La défense se veut pragmatique lors de sa plaidoirie : « Pour tout le monde, Roul Pas Nou est Noor Olivier Bassand et vice versa : tous les liens sont étroits entre eux, c’est devenu sa chose. Il est coupable de négligence à mon sens. Le contexte est important car il n’avait pas l’intention de s’enrichir. Il n’y a rien d’extraordinaire dans sa vie ni sur ses comptes ! Il vit dans des conditions très modestes et l’enquête occulte un tant soit peu sa personnalité. Une expertise aurait pu nous éclairer sur une certaine phobie administrative. C’est une vraie pathologie chez mon client. Nous sommes plus dans la pathologie que dans la volonté de s’enrichir. Je n’ai pas l’impression qu’il ait percuté sur ce qu’il s’est passé aujourd’hui ! »
Après une matinée d’audience, le jugement a été rendu dans la foulée. Noor Olivier Bassand est condamné à 18 mois dont 8 mois de sursis probatoire avec aménagement de peine avec bracelet, interdiction de gérer une entreprise ou une association pour 5 ans et 10.000 euros d’amende.

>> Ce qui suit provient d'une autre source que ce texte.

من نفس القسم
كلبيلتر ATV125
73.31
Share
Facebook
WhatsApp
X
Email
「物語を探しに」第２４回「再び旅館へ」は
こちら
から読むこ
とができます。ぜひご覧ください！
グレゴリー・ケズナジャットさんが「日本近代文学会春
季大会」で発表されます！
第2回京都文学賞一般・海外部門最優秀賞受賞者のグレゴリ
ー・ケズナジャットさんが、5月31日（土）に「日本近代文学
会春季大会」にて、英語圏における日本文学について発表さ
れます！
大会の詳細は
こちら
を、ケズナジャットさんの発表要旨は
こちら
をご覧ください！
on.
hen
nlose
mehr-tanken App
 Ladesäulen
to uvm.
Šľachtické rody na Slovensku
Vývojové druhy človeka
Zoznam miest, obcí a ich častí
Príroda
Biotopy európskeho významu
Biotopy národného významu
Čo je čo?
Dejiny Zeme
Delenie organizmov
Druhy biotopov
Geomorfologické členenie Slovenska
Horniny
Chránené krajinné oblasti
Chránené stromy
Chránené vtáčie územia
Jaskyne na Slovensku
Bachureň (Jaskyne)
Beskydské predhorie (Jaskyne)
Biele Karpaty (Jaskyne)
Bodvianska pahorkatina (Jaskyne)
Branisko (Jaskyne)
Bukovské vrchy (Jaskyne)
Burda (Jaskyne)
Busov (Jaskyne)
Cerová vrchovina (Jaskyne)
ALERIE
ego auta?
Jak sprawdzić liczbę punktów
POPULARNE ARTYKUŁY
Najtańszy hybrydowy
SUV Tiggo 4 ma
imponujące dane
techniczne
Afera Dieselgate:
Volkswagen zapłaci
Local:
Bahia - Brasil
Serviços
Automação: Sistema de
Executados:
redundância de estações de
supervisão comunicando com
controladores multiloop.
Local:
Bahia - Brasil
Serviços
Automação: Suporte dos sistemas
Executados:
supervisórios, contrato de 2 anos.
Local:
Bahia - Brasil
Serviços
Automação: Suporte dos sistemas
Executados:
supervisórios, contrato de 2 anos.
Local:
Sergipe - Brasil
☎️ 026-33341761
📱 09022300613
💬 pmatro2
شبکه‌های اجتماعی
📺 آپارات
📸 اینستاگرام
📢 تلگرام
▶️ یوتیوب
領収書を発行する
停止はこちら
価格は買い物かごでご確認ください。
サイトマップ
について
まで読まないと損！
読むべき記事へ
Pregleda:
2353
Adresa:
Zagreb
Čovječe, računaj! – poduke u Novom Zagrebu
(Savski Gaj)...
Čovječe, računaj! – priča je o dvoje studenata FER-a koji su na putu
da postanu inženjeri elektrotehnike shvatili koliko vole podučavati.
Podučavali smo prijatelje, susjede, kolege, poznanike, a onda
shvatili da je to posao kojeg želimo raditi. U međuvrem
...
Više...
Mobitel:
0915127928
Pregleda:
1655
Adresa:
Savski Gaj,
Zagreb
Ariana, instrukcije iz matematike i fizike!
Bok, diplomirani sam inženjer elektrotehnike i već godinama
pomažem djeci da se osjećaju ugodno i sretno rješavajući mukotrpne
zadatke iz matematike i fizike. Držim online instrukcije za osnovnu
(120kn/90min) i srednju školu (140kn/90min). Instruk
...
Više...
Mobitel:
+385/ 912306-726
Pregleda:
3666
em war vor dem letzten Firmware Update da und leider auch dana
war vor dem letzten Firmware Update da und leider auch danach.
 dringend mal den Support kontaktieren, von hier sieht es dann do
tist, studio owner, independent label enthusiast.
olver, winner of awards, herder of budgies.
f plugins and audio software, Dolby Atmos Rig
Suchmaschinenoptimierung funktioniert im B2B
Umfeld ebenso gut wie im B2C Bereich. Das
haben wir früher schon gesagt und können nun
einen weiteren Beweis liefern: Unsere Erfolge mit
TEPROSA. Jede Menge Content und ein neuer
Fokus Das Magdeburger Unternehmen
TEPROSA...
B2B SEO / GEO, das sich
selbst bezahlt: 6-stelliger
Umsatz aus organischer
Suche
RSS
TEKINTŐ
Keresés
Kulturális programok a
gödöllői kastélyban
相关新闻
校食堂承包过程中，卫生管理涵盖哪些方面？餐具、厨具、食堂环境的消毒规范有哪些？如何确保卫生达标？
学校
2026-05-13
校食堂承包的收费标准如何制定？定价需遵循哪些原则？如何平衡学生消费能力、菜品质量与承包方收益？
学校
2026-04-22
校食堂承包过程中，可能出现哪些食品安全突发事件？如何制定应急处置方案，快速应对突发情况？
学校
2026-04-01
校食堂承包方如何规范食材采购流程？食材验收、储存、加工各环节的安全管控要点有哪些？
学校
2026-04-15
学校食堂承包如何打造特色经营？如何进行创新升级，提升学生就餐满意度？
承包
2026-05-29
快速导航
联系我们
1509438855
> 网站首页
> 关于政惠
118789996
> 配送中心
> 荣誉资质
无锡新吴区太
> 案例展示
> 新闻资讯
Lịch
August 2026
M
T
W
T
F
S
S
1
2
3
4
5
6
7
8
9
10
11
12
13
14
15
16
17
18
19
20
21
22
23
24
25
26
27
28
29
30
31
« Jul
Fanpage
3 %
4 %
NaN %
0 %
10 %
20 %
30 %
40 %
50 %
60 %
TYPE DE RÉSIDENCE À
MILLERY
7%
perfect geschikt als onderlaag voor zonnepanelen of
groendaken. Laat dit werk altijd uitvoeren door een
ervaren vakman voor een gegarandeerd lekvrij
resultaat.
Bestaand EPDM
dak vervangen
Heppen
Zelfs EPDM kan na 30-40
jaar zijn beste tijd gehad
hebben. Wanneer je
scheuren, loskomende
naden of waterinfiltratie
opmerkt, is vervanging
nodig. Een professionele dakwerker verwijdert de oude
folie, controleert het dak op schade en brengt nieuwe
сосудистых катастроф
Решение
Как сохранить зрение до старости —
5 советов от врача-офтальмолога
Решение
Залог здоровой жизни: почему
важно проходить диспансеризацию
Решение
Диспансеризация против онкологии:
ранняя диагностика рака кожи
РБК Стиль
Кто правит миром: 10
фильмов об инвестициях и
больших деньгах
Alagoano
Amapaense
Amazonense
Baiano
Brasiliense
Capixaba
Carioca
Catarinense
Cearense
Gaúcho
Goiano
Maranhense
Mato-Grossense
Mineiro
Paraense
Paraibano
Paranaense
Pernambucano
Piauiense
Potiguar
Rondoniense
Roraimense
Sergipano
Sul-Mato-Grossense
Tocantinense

Une condamnation proche des réquisitions. Une heure plus tôt en effet, vers 12H30, le procureur avait requis un an de prison ferme, aménageable, une amende de 10.000 euros et une interdiction de gérer pendant 5 ans. Une sanction forte requise au regard d’une ancienne condamnation du prévenu même si le terme de récidive ne peut pas être employé vingt ans après. Noor Olivier Bassand avait été condamné pour les mêmes faits en 2001.
La « phobie administrative »
Les faits incriminés se seraient déroulés entre mars 2014 et juin 2020. Noor Olivier Bassand, bien connu comme président de Roul pa nou était aussi gérant d’une société de conseil. Il lui était reproché d’avoir fait transiter l’argent de l’association via sa SAS pour payer des loyers. Des loyers de locaux qu’il utilisait pour son association mais dont le bail était à son nom. L’autre problème qui a été abordé est que Roul pa nou n’a jamais fait l’objet d’une tenue administrative de son fonctionnement, au travers d’assemblées générales par exemple. Il était aussi reproché au président, dans le fonctionnement de l’association, d’avoir géré tout l’argent des adhésions versé en espèces.
La question qui était posée ce jour aux juges était donc de tenter de déterminer si ces fonds étaient destinés à des fins personnelles ou réellement au bénéfice de l’association. Le prévenu a quant à lui suivi une défense originale : celle de la « phobie administrative », un peu l’avait mise en avant l’ancien secrétaire d’Etat Thomas Thévenoud.
C’est en juin 2020 que Noor Olivier Bassand avait été interpellé par les policiers sur son lieu de travail, au Département, où il travaillait au cabinet de Cyrille Melchior. Suite à un contentieux exposé par l’un des adhérents de l’association, le parquet de Saint-Denis avait été mis sur la piste d’un possible conflit d’intérêts entre l’association et le compte personnel du président. Des soupçons se portaient également sur la nature du paiement exigé avant l’ouverture d’un dossier chez Roul Pa Nou.
Noor Olivier Bassand avait été maintenu 48 heures en garde à vue, avant d’être relâché. Le parquet avait alors annoncé la poursuite de l’enquête.